J’avais besoin de m’isoler pour cogiter à l’avenir du groupe. On avait un nouveau concours de prévu en avril, dans une salle de spectacle appelée l’Alpha & l’Omega, puis une tournée dans l’Ouest. Niveau calendrier des presta et pognon, on était à peu près tranquilles jusqu’à la fin de l’année, mais je voulais aller plus loin. Je voulais un vrai défi, à la hauteur du talent d’Artus et du mien.

 

Je n’arrivais pas à réfléchir posément avec Corentin qui jacassait sans arrêt – un vrai moulin à paroles celui-là – et Cyk qui me regardait avec ses yeux de poisson frit, en espérant une galipette. Quant à Artus, bah il était autant ma force que ma faiblesse. Au moins au bar, seul avec ma bouteille de houblon, j’avais l’esprit libre.

 

Le barman, indifférent, était planqué derrière le comptoir pour pianoter sur son smartphone. Il se faisait suer, j’étais son seul client. Quelqu’un, quelque part, s’est mis à jouer du piano, c’était cool. Je trouvais justement que ça manquait pour accompagner ma bière. J’étais un peu intrigué, parce qu’au son ça ne ressemblait pas au pianiste habituel. Il nous bombardait de sa soupe fadasse à tous les diners, là au moins c’était original.

 

J’ai levé mon cul pour aller jusqu’à l’escalier menant à la salle de réception, vide à cette heure.
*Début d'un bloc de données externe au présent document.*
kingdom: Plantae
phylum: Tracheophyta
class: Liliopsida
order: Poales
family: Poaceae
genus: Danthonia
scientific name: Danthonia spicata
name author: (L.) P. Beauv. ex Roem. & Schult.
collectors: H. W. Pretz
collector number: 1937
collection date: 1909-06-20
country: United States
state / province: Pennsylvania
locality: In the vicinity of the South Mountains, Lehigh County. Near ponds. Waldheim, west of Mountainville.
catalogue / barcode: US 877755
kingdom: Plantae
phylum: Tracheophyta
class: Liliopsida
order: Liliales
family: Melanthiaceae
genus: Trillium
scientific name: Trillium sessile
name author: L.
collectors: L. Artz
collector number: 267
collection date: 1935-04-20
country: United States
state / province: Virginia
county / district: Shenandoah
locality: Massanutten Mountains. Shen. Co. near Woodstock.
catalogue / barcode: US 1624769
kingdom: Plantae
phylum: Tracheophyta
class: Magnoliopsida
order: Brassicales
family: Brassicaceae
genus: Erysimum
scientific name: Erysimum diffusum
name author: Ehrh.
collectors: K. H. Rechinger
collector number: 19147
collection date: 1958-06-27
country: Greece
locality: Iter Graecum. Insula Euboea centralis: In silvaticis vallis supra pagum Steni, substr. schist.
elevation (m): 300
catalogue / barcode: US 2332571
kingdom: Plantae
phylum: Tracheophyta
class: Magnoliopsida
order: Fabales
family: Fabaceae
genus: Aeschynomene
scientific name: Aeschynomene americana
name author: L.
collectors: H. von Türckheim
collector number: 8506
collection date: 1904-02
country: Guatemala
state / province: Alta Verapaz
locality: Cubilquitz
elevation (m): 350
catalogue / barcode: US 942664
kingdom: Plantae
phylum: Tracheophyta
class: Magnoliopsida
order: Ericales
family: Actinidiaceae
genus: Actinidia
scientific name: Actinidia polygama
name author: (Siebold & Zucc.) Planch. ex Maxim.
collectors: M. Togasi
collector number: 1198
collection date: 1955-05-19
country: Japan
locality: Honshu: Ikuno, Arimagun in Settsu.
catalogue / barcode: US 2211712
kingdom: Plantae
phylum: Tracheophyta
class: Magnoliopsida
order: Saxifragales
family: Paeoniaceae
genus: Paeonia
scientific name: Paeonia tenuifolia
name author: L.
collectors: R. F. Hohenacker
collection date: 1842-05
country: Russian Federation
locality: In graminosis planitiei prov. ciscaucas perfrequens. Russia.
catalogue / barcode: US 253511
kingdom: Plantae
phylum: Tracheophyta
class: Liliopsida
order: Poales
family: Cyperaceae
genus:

Je voulais voir la tête du musicien. J’ai halluciné : c’était un gosse, enfin je pensais que c’était un gosse au départ… Un petit blond à lunettes, avec une chemise moche comme tout. Une espèce de fusion entre un bébé hipster et un nerd. Il jouait bien, vraiment très bien, j’étais hypnotisé. Je souriais béatement de nostalgie, ça me rappelait quand j’étais enfant et que ma mère m’emmenait au solfège. Quand il a ouvert la bouche pour se mettre à chanter, mes souvenirs ont été balayés par l’ouragan de sa voix. Oh bordel, sa voix !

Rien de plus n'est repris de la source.